"Wo ist denn Bollenien?" Diese Frage hat der Bonner Autor Michael Heinzel schon 2014 in Buchform behandelt. Seit vielen Jahren befasst er sich mit der Geschichte der Eisenbahn in der Eifel. Dabei ist er eher zufällig im Staatsarchiv Eupen auf den Nachlass von General Paul Bolle gestoßen. Er war nach dem Zweiten Weltkrieg für einige deutsche Grenzabschnitte zuständig, die unter belgischer Sonderverwaltung standen.
Das ist einer der Schwerpunkte im neuen Buch von Michael Heinzel - eine "historische Collage", wie er sagt. "Ich wollte kein Geschichtsbuch schreiben, aber auch keinen historischen Roman. Es sollte etwas sein, wo die Vergangenheit plastisch wird, wo mir als Autor aber auch die Möglichkeit gegeben ist, die vielen historischen Details, die das Leben bestimmt haben, unterzubringen."
So erzählt Michael Heinzel vor dem Hintergrund der beiden Weltkriege, des Staatenwechsels, der Zwischenkriegszeit, von "Säuberung" und Zugeständnissen, von Schmuggel und Zoll die Familiengeschichte von Johann aus Kehr und Madelaine oder Mady, von Ludwig, Maria, Carl, Charlotte und von Eric, dem zur Adpotion freigegebenen Sohn, der sich auf die Suche nach seiner Herkunft macht.
"Ich hab das ja nur aus Datenschutzgründen anonymisieren müssen.
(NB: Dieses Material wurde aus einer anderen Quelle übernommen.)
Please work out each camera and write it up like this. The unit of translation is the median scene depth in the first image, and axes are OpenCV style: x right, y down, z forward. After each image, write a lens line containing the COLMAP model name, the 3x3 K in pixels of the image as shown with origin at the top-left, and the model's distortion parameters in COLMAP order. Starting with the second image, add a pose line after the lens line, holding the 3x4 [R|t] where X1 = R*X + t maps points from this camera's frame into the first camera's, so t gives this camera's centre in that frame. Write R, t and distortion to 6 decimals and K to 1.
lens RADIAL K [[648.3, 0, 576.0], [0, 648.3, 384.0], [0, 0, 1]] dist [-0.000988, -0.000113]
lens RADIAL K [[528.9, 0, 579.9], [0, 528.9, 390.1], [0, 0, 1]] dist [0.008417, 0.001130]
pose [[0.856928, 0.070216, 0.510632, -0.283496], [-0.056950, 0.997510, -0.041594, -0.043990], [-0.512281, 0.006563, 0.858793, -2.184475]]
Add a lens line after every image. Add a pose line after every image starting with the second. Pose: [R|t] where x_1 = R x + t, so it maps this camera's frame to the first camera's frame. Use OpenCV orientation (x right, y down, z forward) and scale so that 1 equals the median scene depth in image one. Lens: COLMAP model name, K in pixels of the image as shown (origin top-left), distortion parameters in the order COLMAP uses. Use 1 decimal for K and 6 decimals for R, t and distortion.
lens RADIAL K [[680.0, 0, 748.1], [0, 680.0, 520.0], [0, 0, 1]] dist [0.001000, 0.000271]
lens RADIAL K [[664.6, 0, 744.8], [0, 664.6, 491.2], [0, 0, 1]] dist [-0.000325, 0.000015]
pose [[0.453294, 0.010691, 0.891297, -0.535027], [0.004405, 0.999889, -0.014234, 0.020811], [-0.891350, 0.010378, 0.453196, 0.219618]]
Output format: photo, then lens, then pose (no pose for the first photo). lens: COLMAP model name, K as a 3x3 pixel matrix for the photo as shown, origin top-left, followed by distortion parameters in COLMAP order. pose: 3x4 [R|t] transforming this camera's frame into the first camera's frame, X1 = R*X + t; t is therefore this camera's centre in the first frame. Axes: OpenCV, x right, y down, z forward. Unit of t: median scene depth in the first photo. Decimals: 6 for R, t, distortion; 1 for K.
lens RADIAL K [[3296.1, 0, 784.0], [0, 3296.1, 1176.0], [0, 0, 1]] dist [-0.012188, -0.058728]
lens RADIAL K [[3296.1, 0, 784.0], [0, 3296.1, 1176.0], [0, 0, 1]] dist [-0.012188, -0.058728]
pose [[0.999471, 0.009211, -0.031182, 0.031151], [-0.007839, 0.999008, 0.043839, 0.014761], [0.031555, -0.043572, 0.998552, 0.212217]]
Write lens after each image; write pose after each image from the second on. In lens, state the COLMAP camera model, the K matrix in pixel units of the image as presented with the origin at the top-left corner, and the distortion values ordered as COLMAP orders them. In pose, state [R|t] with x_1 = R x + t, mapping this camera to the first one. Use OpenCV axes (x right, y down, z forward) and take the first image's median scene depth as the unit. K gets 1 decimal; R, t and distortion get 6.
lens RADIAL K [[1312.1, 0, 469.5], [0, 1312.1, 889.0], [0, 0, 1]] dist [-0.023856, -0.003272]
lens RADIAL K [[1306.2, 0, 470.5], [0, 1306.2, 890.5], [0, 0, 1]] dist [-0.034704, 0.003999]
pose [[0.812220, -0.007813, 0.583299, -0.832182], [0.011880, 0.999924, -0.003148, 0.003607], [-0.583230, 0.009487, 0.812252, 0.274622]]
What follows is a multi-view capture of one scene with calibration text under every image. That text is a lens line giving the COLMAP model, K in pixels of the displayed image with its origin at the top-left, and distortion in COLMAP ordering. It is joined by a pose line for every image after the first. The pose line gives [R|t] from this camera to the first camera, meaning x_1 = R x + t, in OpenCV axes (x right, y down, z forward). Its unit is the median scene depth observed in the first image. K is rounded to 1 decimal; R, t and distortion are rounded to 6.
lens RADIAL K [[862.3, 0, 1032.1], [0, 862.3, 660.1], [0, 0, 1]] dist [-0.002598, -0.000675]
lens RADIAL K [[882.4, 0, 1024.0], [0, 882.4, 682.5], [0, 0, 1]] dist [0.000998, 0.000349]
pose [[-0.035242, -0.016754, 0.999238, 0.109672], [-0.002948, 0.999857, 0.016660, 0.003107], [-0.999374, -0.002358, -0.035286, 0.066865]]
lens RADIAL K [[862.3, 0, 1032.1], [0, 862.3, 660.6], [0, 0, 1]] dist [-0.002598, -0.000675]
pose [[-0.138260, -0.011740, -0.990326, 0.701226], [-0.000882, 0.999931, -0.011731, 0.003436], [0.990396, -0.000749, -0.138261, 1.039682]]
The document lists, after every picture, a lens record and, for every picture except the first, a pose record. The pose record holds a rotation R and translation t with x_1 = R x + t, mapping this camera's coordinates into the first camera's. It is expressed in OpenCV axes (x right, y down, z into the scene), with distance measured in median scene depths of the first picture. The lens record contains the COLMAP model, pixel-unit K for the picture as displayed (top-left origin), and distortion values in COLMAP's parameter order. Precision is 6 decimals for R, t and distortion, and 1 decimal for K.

Ich konnte die Leute ja nicht beim Klarnamen nennen und auch nicht in den wahren Ortschaften spielen lassen, wo es sich zugetragen hat. Deshalb habe ich das in einer fiktiven Familie zusammengefasst", erklärt Heinzel. "So hätte es sich ergeben können und so hat es sich teilweise auch ergeben, nur die Leute hatten halt andere Namen."
Dafür kommen anekdotische, aber verbriefte Geschichten zur Sprache wie die vom Verhandlungsgeschick des Losheimer Pfarrers Dohmen bis hinauf zur Düsseldorfer Staatskanzlei. Oder wie 1957 der deutsche Beamte Werner Rosen mit einem Koffer voller Geld über die Grenze nach St. Vith geschickt wurde, um Grundstücke um Losheim, die unter Sequester standen, zu ersteigern.
Und der Leser erfährt viel über die Geschichte von Ortschaften und Grenzweilern wie Bildchen, Losheim oder Hemmeres, wo Ernest Hemingway als Kriegsreporter im Herbst 1944 deutschen Boden betrat und wo heute allenfalls Radwanderer von nah und fern vorbeikommen. "Das ist kaum bekannt, abseits der großen Wege, man muss es schon suchen, wenn man dorthin kommen will. Der Ort hat in der Geschichte viel aushalten müssen, hat mehrfach die Seiten gewechselt und war zeitweilig geteilt wie das große Berlin in zwei Zonen: diesseits und jenseits der Bahnlinie.
Und genau das ist es, was Michael Heinzel gerade auch jüngeren Lesern vermitteln will, angesichts des Wiederaufkeimens von Protektionismus und Nationalismus. "Ich möchte darauf hinweisen, welche Gefahren damit verbunden sind, wo wir herkommen und was uns möglicherweise wieder bevorstehen könnte", so Heinzel.
"Wir haben es in diesem Jahr erlebt, dass erstmals die Grenze wieder geschlossen war. Das war aufgrund der Pandemie, aber es könnte auch aufgrund politischen Auseinanderlebens so weit kommen, dass man Grenzen wieder zumacht oder Kontrollen einführt, dass man nicht mehr ganz einfach auf der anderen Seite zur Arbeit oder zur Schule gehen kann, so wie das heute der Fall ist."
Das Buch "Grenzland Eifel - Zwischen Baum und Borke" ist im Eifel-Verlag erschienen. Es hat 128 Seiten und kostet 12 Euro.